Are you thinking about an overseas property for your second home as a vacation destination? The current strength of the dollar is creating bargains in places across the globe. Consider these locations below to get a great deal on an overseas investment. For more information, check out this article from Forbes on the best places to buy a second home overseas

Beach in Brazil

Brazil

A real estate purchase in Brazil will qualify you for permanent residency in the country. This is a recent change that makes investing in the region even more attractive. Brazil has a fascinating history with incredible property options along the coast in Rio de Janeiro and smaller beach towns like Florianopolis. In certain parts of Brazil, you can snag large beachfront property for less than $75,000. What’s more, Brazil’s economy is heading into a recovery period that stands to further raise the value of your investment in dollar terms. A few words of caution: currency exchange rates and controls can be tricky. 

a park in Mexico

Mexico

Mexico boasts two long coasts, mountain towns, and unique sights to see including the Mayan ruins and rain forests. It’s the most accessible “overseas” location for travelers from the United States – within driving distance from certain areas. This makes it possible to maintain a dual lifestyle in both the United States and Mexico, if desired.Today’s exchange rates mean low cost of living and great property bargains. To establish residency, you can obtain your visa in under thirty minutes from a Mexican consulate in the United States. A few words of caution: certain parts of Mexico have dangerous conflict zones. 

a beach in Chile

Chile

The high standard of living in Chile makes it one of Latin America’s easiest transitions for American expats. The country feels efficient, stable, and safe. The coastal communities offer temperate climates that are comfortable all year round. At today’s exchange rates, buyers can get a bargain concerning both cost of living and property values. Similar to Mexico, the residency process is relatively easy and can be completed by mail.  A few words of caution: pollution can be a major problem in big cities like Santiago and getting to Chile is at least a nine hour flight from the United States. 

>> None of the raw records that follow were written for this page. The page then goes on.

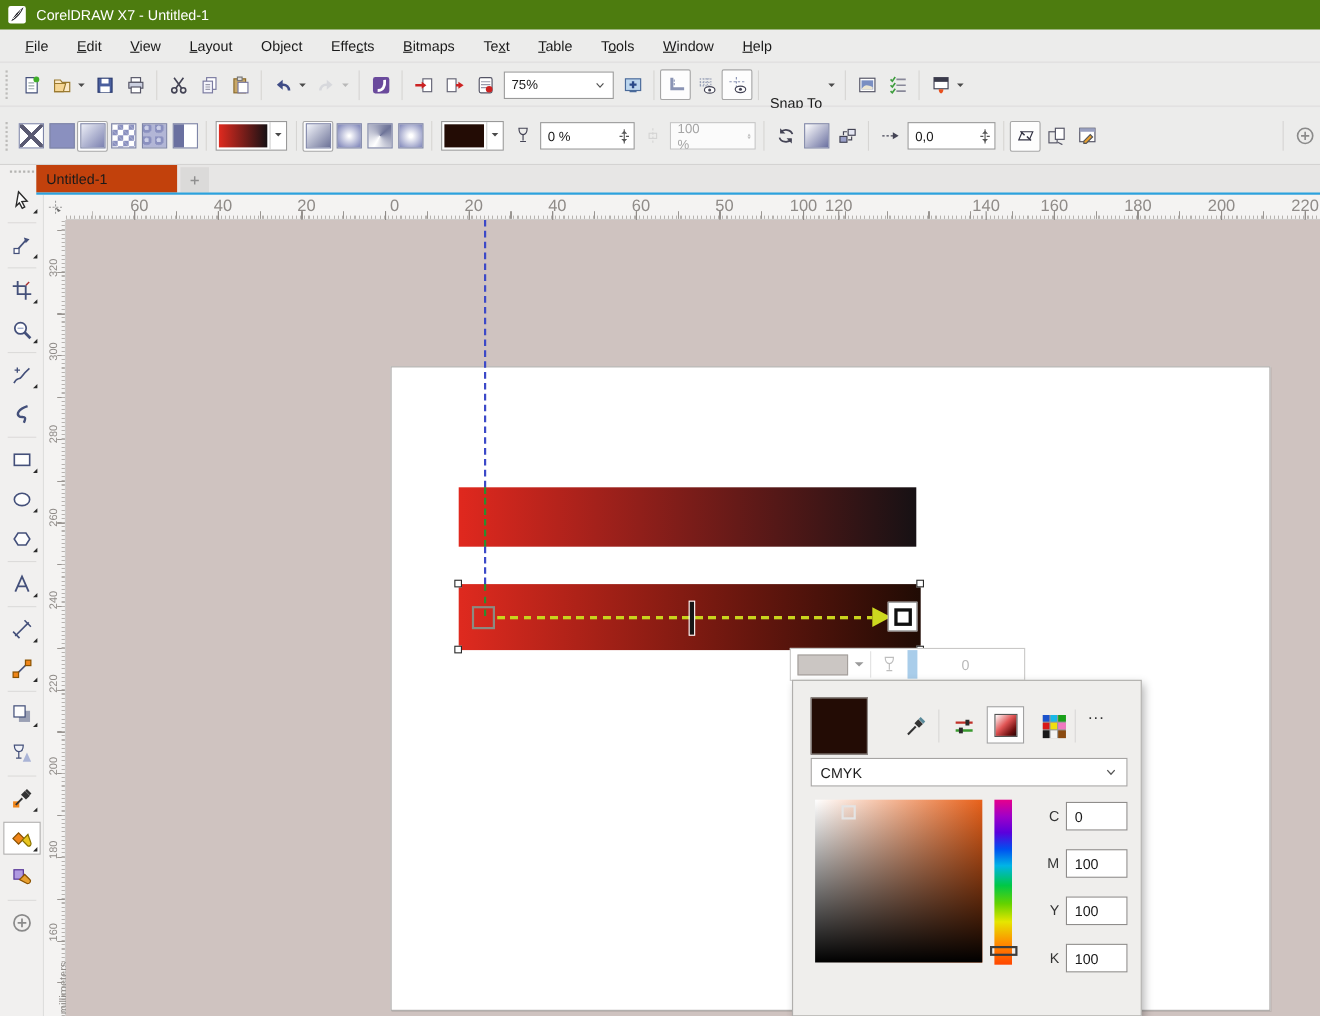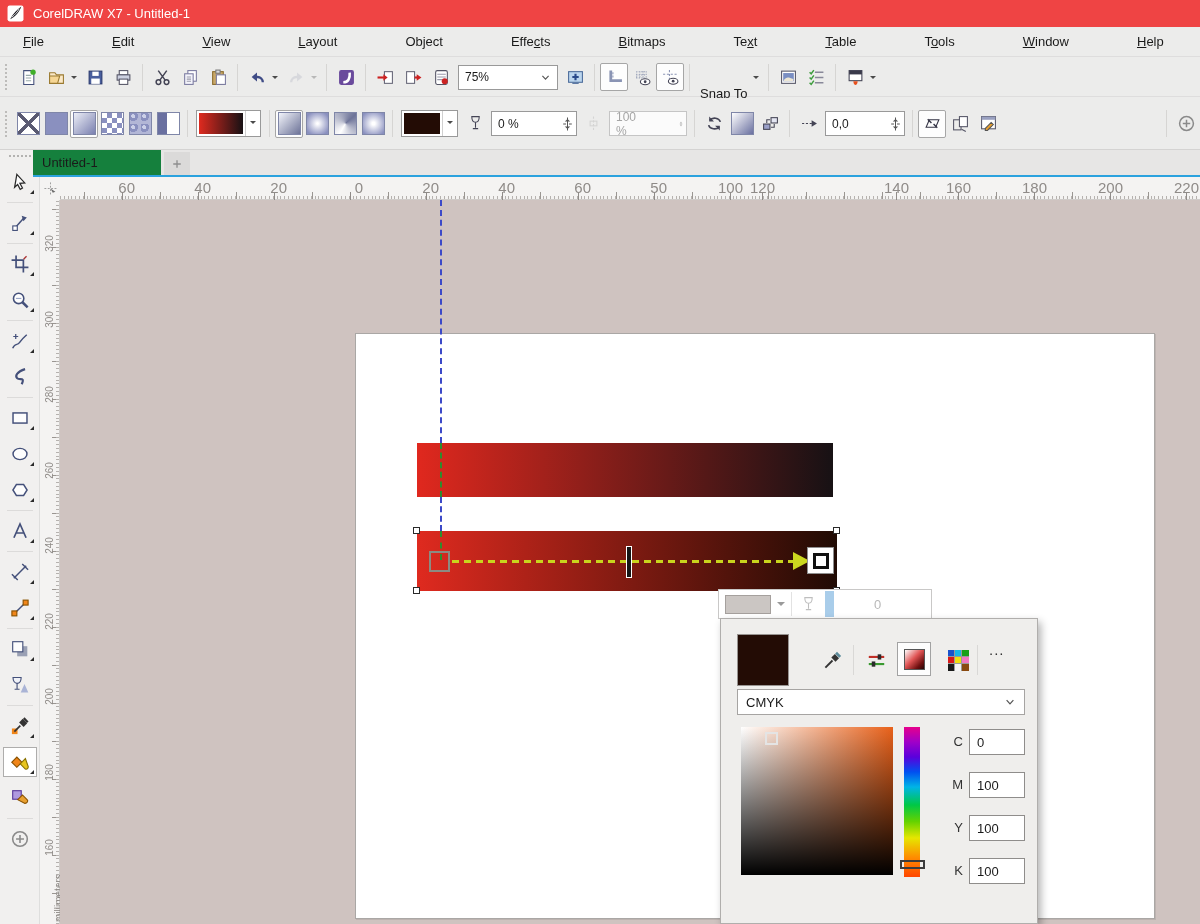--- a/index.html
+++ b/index.html
@@ -1,28 +1,28 @@
 <!DOCTYPE html>
 <html><head>
 <meta charset="utf-8">
 <style>
   html,body{margin:0;padding:0;background:#888;}
   .app{position:relative;width:1200px;height:924px;overflow:hidden;background:#ececeb;
        font-family:"Liberation Sans",sans-serif;font-size:13px;color:#1a1a1a;}
   .app *{box-sizing:border-box;}
 
   
-  .titlebar{position:absolute;left:0;top:0;width:1200px;height:27px;background:#ef4444;
+  .titlebar{position:absolute;left:0;top:0;width:1200px;height:27px;background:#4d7c0f;
             display:flex;align-items:center;gap:9px;padding-left:7px;color:#fff;font-size:13px;}
   .logo{width:17px;height:17px;display:inline-flex;}
   .logo svg{width:17px;height:17px;}
 
   
   .menubar{position:absolute;left:0;top:27px;width:1200px;height:30px;background:#ececeb;
-           display:flex;align-items:center;padding-left:10px;border-bottom:1px solid #dedddd;gap:42px;}
+           display:flex;align-items:center;padding-left:10px;border-bottom:1px solid #dedddd;}
   .menu-item{padding:4px 13px;cursor:default;}
   .menu-item u{text-decoration:underline;}
 
   
   .stdbar{position:absolute;left:0;top:58px;width:1200px;height:39px;background:#ececeb;
           border-bottom:1px solid #dedddd;display:flex;align-items:center;padding-left:3px;}
   .propbar{position:absolute;left:0;top:98px;width:1200px;height:52px;background:#ececeb;
            border-bottom:1px solid #d4d3d2;display:flex;align-items:center;padding-left:3px;}
   .tb-btn{width:28px;height:28px;display:flex;align-items:center;justify-content:center;
           border:1px solid transparent;border-radius:2px;flex:none;}
@@ -60,21 +60,21 @@
   .sw-rect{background:radial-gradient(#fff 10%,#8a90bf 90%);}
   .sw-winding{background:linear-gradient(135deg,#fff,#6a70a0);}
   .fillpicker{display:flex;align-items:stretch;height:27px;border:1px solid #999;background:#fff;
               flex:none;margin:0 3px;}
   .fp-swatch{width:44px;margin:2px;}
   .fp-caret{width:15px;display:flex;align-items:center;justify-content:center;border-left:1px solid #d0d0d0;}
   .fx{flex:1;}
 
   
   .tabbar{position:absolute;left:33px;top:150px;right:0;height:27px;background:#e7e6e5;z-index:3;}
-  .tab{position:absolute;left:0;top:0;width:128px;height:25px;background:#15803d;
+  .tab{position:absolute;left:0;top:0;width:128px;height:25px;background:#c2410c;
        display:flex;align-items:center;padding-left:9px;font-size:13px;}
   .newtab{position:absolute;left:131px;top:2px;width:26px;height:23px;background:#dbdad9;
           display:flex;align-items:center;justify-content:center;}
   .newtab svg{width:12px;height:12px;}
   .tab-underline{position:absolute;left:0;right:0;bottom:0;height:2px;background:#2ba2de;}
 
   
   .rcorner{position:absolute;left:40px;top:177px;width:20px;height:23px;background:#f4f3f2;
            display:flex;align-items:center;justify-content:center;}
   .rcorner svg{width:15px;height:15px;}

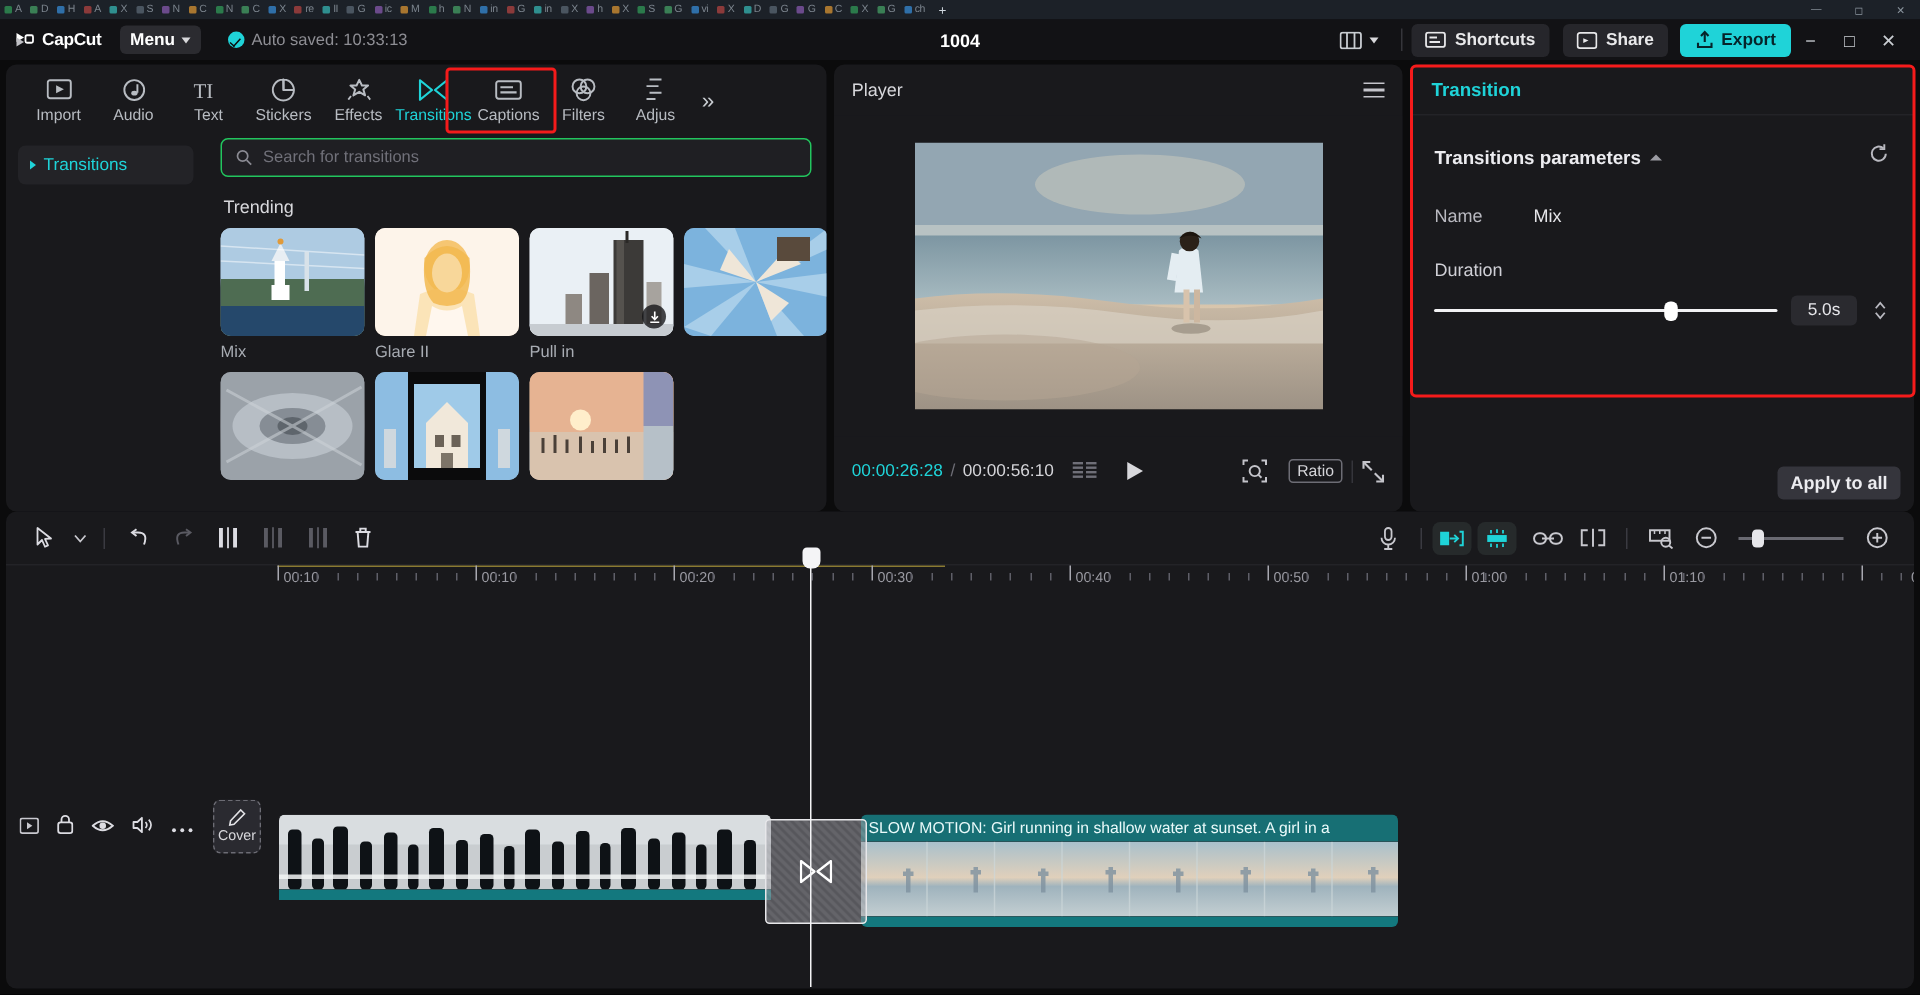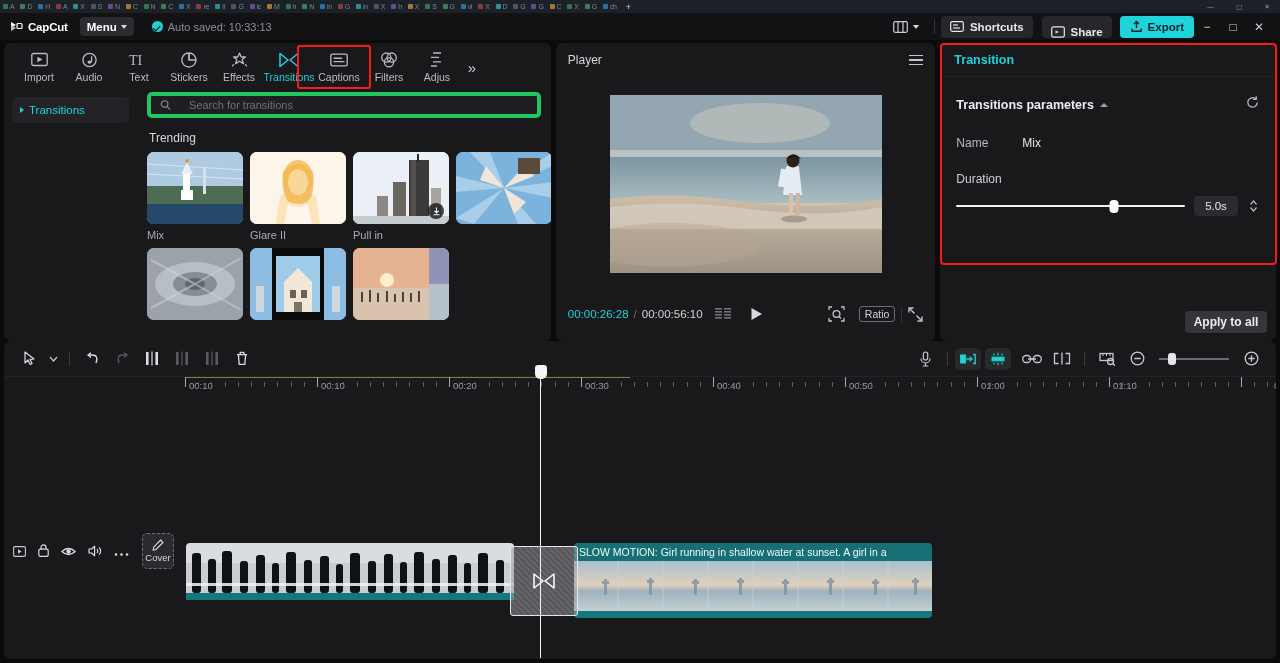--- a/index.html
+++ b/index.html
@@ -44,21 +44,21 @@
   .check-ic { width:11px;height:11px;border-radius:50%; background:#1fd3d8; position:relative; }
   .check-ic:after{ content:""; position:absolute; left:3px; top:2.5px; width:3px;height:5.5px;
       border:solid #0b0b0c; border-width:0 1.4px 1.4px 0; transform:rotate(42deg); }
   .proj-title { position:absolute; left:0; right:0; text-align:center; font-size:12px;
                 color:#fff; font-weight:bold; pointer-events:none; }
   .tb-right { margin-left:auto; display:flex; align-items:center; gap:0; padding-right:6px; }
   .layout-btn { display:flex; align-items:center; gap:5px; padding:0 9px; height:22px; color:#c9cdd2; cursor:pointer;}
   .vsep { width:1px; height:15px; background:#35353b; margin:0 6px; }
   .shortcuts-btn { display:flex; align-items:center; gap:6px; height:22px; padding:0 9px;
      background:#26262b; border-radius:4px; color:#e8e8ea; font-size:11.5px; font-weight:bold; cursor:pointer;}
-  .share-btn { display:flex; align-items:flex-end; gap:6px; height:22px; padding:0 9px; margin-left:9px;
+  .share-btn { display:flex; align-items:center; gap:6px; height:22px; padding:0 9px; margin-left:9px;
      background:#26262b; border-radius:4px; color:#e8e8ea; font-size:11.5px; font-weight:bold; cursor:pointer;}
   .export-btn { display:flex; align-items:center; gap:5px; height:22px; padding:0 10px; margin-left:8px;
      background:#1fd3d8; border-radius:4px; color:#06242a; font-size:11.5px; font-weight:bold; cursor:pointer;}
   .wbtn { width:26px; height:26px; display:flex; align-items:center; justify-content:center;
      color:#c9cdd2; font-size:12px; cursor:pointer; }
   .wbtn.close { margin-right:2px; }
 
   
   .panes { position:absolute; left:0; top:40px; width:1280px; height:298px; display:flex; gap:0; }
 
@@ -76,22 +76,22 @@
                color:#c9cdd2; font-size:15px; cursor:pointer; }
 
   .lib-body { display:flex; height:250px; }
   .lib-side { width:133px; padding:6px 8px 0 8px; }
   .lib-cat { height:26px; border-radius:5px; background:#232327; color:#1fd3d8;
              display:flex; align-items:center; gap:5px; padding-left:8px; font-size:11.5px; cursor:pointer;}
   .lib-cat .caret { width:0;height:0;border-top:3px solid transparent;border-bottom:3px solid transparent;
                     border-left:4px solid #1fd3d8; }
   .lib-main { flex:1; padding:0 10px 0 10px; overflow:hidden; position:relative;}
   .search {
-    height:26px; background:#1f1f23; border:4px solid #22c55e; border-radius:5px;
-    display:flex; align-items:center; gap:18px; padding:0 9px; margin-top:1px; cursor:text;
+    height:26px; background:#1f1f23; border:1px solid #22c55e; border-radius:5px;
+    display:flex; align-items:center; gap:7px; padding:0 9px; margin-top:1px; cursor:text;
   }
   .search input { background:transparent; border:0; outline:0; color:#d4d4d8; font-size:11px;
                   font-family:"Liberation Sans",sans-serif; width:100%; }
   .search input::placeholder { color:#71717a; }
   .sect-title { color:#d8d8dc; font-size:12px; margin:13px 0 7px 2px; }
   .grid { display:grid; grid-template-columns:repeat(4,96px); gap:7px 7px; }
   .cell { width:96px; cursor:pointer; }
   .thumb { width:96px; height:72px; border-radius:7px; overflow:hidden; position:relative; }
   .thumb .dl { position:absolute; right:5px; bottom:5px; width:16px;height:16px;border-radius:50%;
                background:rgba(18,18,20,.78); display:flex;align-items:center;justify-content:center; }
@@ -373,20 +373,21 @@
       <span class="cc-text">CapCut</span>
     </div>
     <div class="menu-btn">
       <span>Menu</span>
       <span class="chev"></span>
     </div>
     <div class="autosave">
       <span class="check-ic"></span>
       <span>Auto saved: 10:33:13</span>
     </div>
+    <div class="proj-title">1004</div>
 
     <div class="tb-right">
       <div class="layout-btn">
         <svg width="15" height="12" viewBox="0 0 15 12">
           <rect x="0.7" y="0.7" width="13.6" height="10.6" rx="1.5" fill="none" stroke="#c9cdd2" stroke-width="1.2"></rect>
           <line x1="5" y1="0.7" x2="5" y2="11.3" stroke="#c9cdd2" stroke-width="1.2"></line>
           <line x1="10" y1="0.7" x2="10" y2="11.3" stroke="#c9cdd2" stroke-width="1.2"></line>
         </svg>
         <span class="chev"></span>
       </div>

a open plan dining room with a gorgeous mountain view

Colombia

Did you know that the AARP named Boquete, Panama one of the top five places in the world to retire? Property values throughout the region continue to be under-valued and in favor of investors. In large part, this is due to misperceptions about the safety and character of the area. In Medellin, for instance, investors can stand to make a sound purchase with as little as $50,000. What’s more, Colombia is one of the easiest places on the globe to obtain residency. The requirements are minimal and there are 17 visa options to choose from. A few words of caution: exchange control, high taxes, and other bureaucracy can be a real drag. 

Try it out!

A second home gives you the opportunity to have another lifestyle if that’s what you’re looking for … perhaps even in a different part of the world. It can also be a baller revenue-generating machine. But as with any major investment, buying a second home is not without its risks. Go into the potential investment with eyes wide open and clear goals for your purchase!